Then on June 7th, 2014, we got our first commit of Kubernetes. The Greek word for 'helmsman' that absolutely no one could pronounce correctly for the first three years. (Is it koo-ber-NET-ees? koo-ber-NEET-ees? Just give up and call it k8s like the rest of us.)

Microsoft, RedHat, IBM, Docker join the Kubernetes community pretty quickly after this, which raised Kubernetes from an interesting Google thing to "maybe this is a real product?" On July 21st 2015 we got the v1.0 release as well as the creation of the CNCF.

In the ten years since that initial commit, Kubernetes has become a large part of my professional life. I use it at home, at work, on side projects—anywhere it makes sense. It's a tool with a steep learning curve, but it's also a massive force multiplier. We no longer "manage infrastructure" at the server level; everything is declarative, scalable, recoverable and (if you’re lucky) self-healing.

But the journey hasn't been without problems. Some common trends have emerged, where mistakes or misconfiguration arise from where Kubernetes isn't opinionated enough. Even ten years on, we're still seeing a lot of churn inside of ecosystem and people stepping on well-documented landmines. So, knowing what we know now, what could we do differently to make this great tool even more applicable to more people and problems?

What did k8s get right?

Let's start with the positive stuff. Why are we still talking about this platform now?

Containers at scale

Containers as a tool for software development make perfect sense. Ditch the confusion of individual laptop configuration and have one standard, disposable concept that works across the entire stack. While tools like Docker Compose allowed for some deployments of containers, they were clunky and still required you as the admin to manage a lot of the steps. I set up a Compose stack with a deployment script that would remove the instance from the load balancer, pull the new containers, make sure they started and then re-added it to the LB, as did lots of folks.

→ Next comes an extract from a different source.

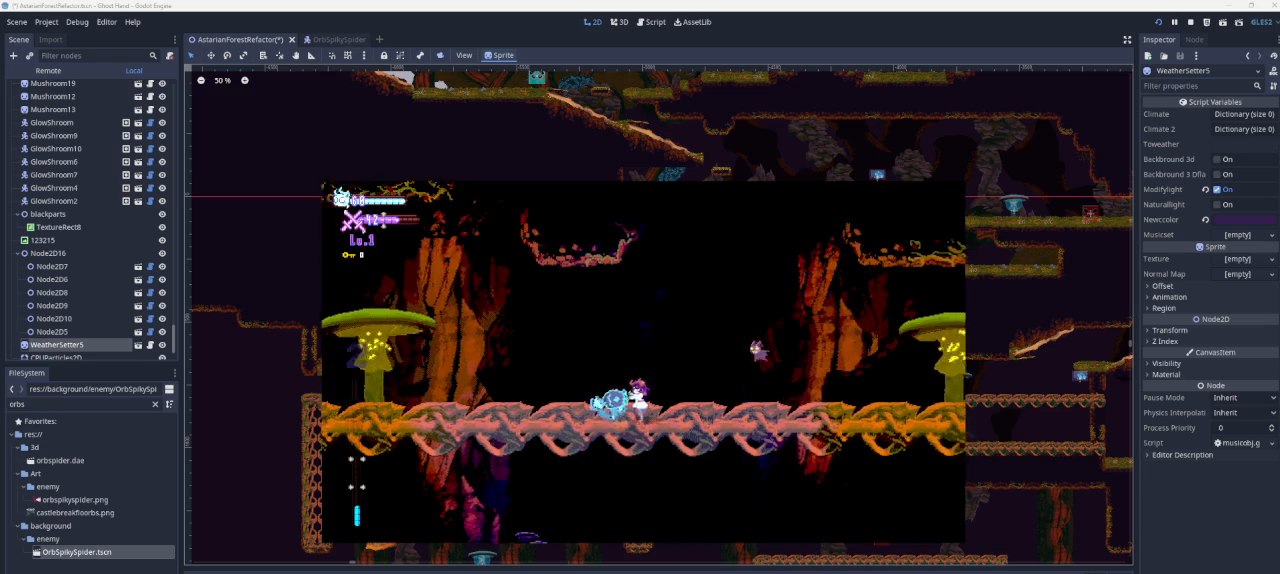
{"buttons": [], "left_stick": "left", "right_stick": "center", "events": []}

K8s allowed for this concept to scale out, meaning it was possible to take a container from your laptop and deploy an identical container across thousands of servers. This flexibility allowed organizations to revisit their entire design strategy, dropping monoliths and adopting more flexible (and often more complicated) micro-service designs.

Low-Maintenance

If you think of the history of Operations as a sort of "naming timeline from pets to cattle", we started with what I affectionately call the "Simpsons" era. Servers were bare metal boxes set up by teams, they often had one-off names that became slang inside of teams and everything was a snowflake. The longer a server ran, the more cruft it picked up until it became a scary operation to even reboot them, much less attempt to rebuild them. I call it the "Simpsons" era because among the jobs I was working at the time, naming them after Simpsons characters was surprisingly common. Nothing fixed itself, everything was a manual operation.

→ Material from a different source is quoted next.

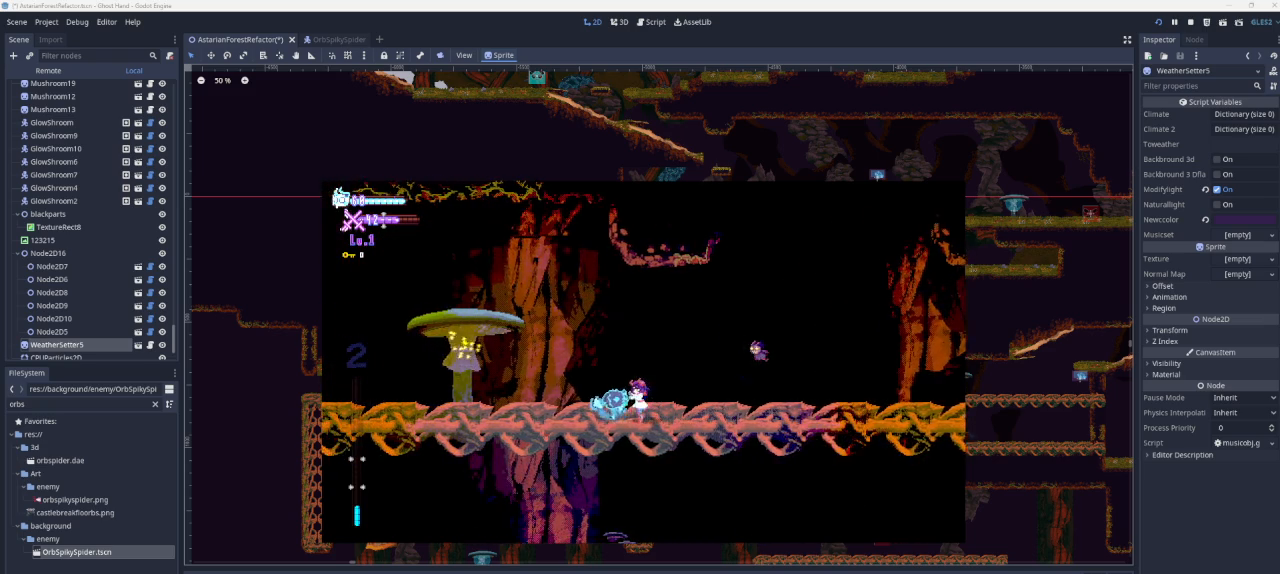
{"buttons": [], "left_stick": "left", "right_stick": "center", "events": []}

Then we transition into the "01 Era". Tools like Puppet and Ansible have become common place, servers are more disposable and you start to see things like bastion hosts and other access control systems become the norm. Servers aren't all facing the internet, they're behind a load balancer and we've dropped the cute names for stuff like "app01" or "vpn02". Organizations designed it so they could lose some of their servers some of the time. However failures still weren't self-healing, someone still had to SSH in to see what broke, write up a fix in the tooling and then deploy it across the entire fleet. OS upgrades were still complicated affairs.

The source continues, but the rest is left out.